[Start of section]

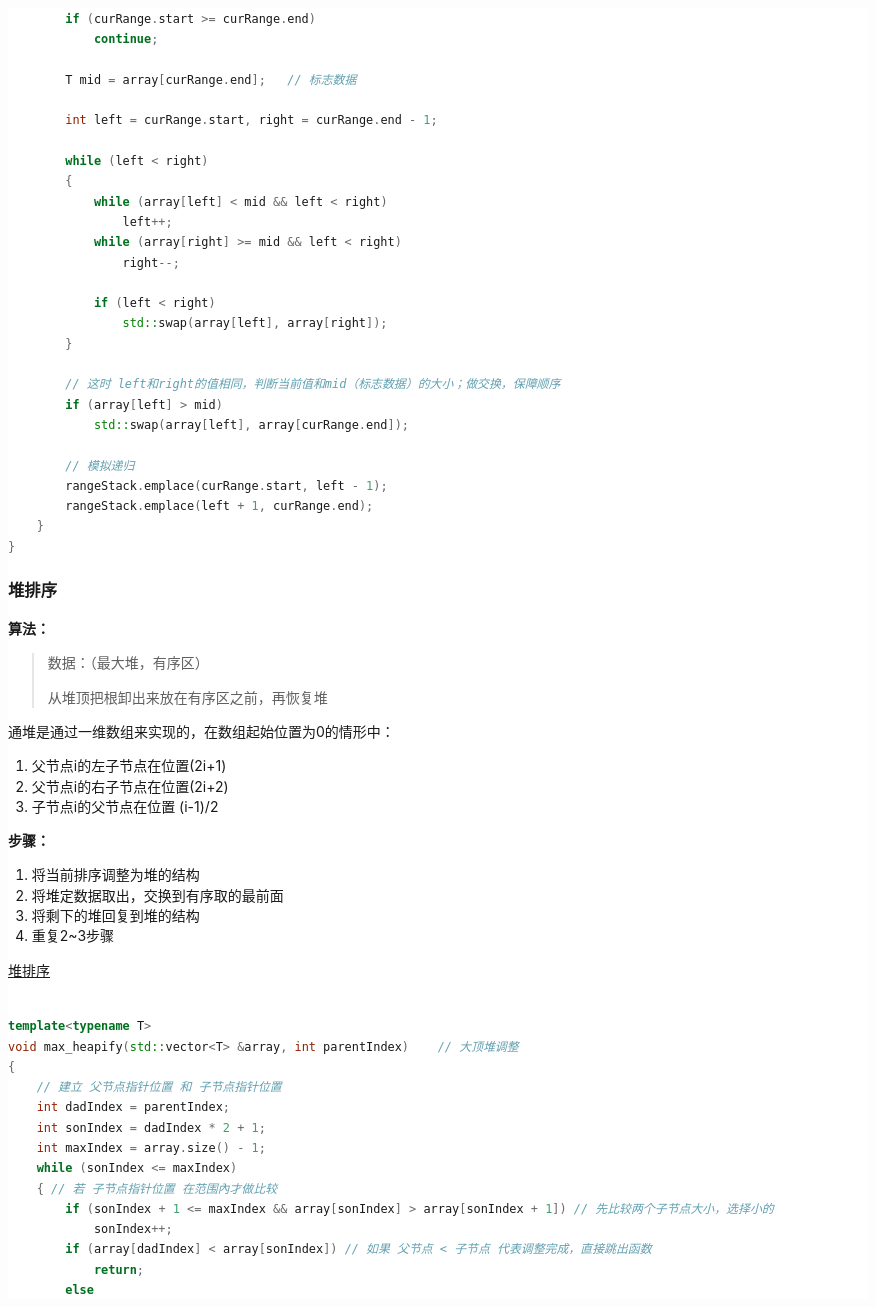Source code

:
 ```cpp
        if (curRange.start >= curRange.end)
            continue;

        T mid = array[curRange.end];   // 标志数据

        int left = curRange.start, right = curRange.end - 1;

        while (left < right) 
        {
            while (array[left] < mid && left < right) 
                left++;
            while (array[right] >= mid && left < right)
                right--;

            if (left < right)
                std::swap(array[left], array[right]);
        }

        // 这时 left和right的值相同，判断当前值和mid（标志数据）的大小；做交换，保障顺序
        if (array[left] > mid)
            std::swap(array[left], array[curRange.end]);

        // 模拟递归
        rangeStack.emplace(curRange.start, left - 1);
        rangeStack.emplace(left + 1, curRange.end);
    }
}
```

### 堆排序

**算法：**
> 数据：（最大堆，有序区）  
> 
> 从堆顶把根卸出来放在有序区之前，再恢复堆

 通堆是通过一维数组来实现的，在数组起始位置为0的情形中：
1. 父节点i的左子节点在位置(2i+1)
2. 父节点i的右子节点在位置(2i+2)
3. 子节点i的父节点在位置 (i-1)/2

**步骤：**
1. 将当前排序调整为堆的结构
2. 将堆定数据取出，交换到有序取的最前面
3. 将剩下的堆回复到堆的结构
4. 重复2~3步骤

[堆排序](https://github.com/su-dd/learning/blob/main/src/algorithm/sort/Sort_Heap.h)

```cpp

template<typename T>
void max_heapify(std::vector<T> &array, int parentIndex)    // 大顶堆调整
{
    // 建立 父节点指针位置 和 子节点指针位置
    int dadIndex = parentIndex;
    int sonIndex = dadIndex * 2 + 1;
    int maxIndex = array.size() - 1;
    while (sonIndex <= maxIndex)
    { // 若 子节点指针位置 在范围內才做比较
        if (sonIndex + 1 <= maxIndex && array[sonIndex] > array[sonIndex + 1]) // 先比较两个子节点大小，选择小的
            sonIndex++;
        if (array[dadIndex] < array[sonIndex]) // 如果 父节点 < 子节点 代表调整完成，直接跳出函数
            return;
        else 
```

[End of section]

Whenever a line of the records holds the string "sonIndex", pick it out and copy it.

    int sonIndex = dadIndex * 2 + 1;
    while (sonIndex <= maxIndex)
        if (sonIndex + 1 <= maxIndex && array[sonIndex] > array[sonIndex + 1]) // 先比较两个子节点大小，选择小的
            sonIndex++;
        if (array[dadIndex] < array[sonIndex]) // 如果 父节点 < 子节点 代表调整完成，直接跳出函数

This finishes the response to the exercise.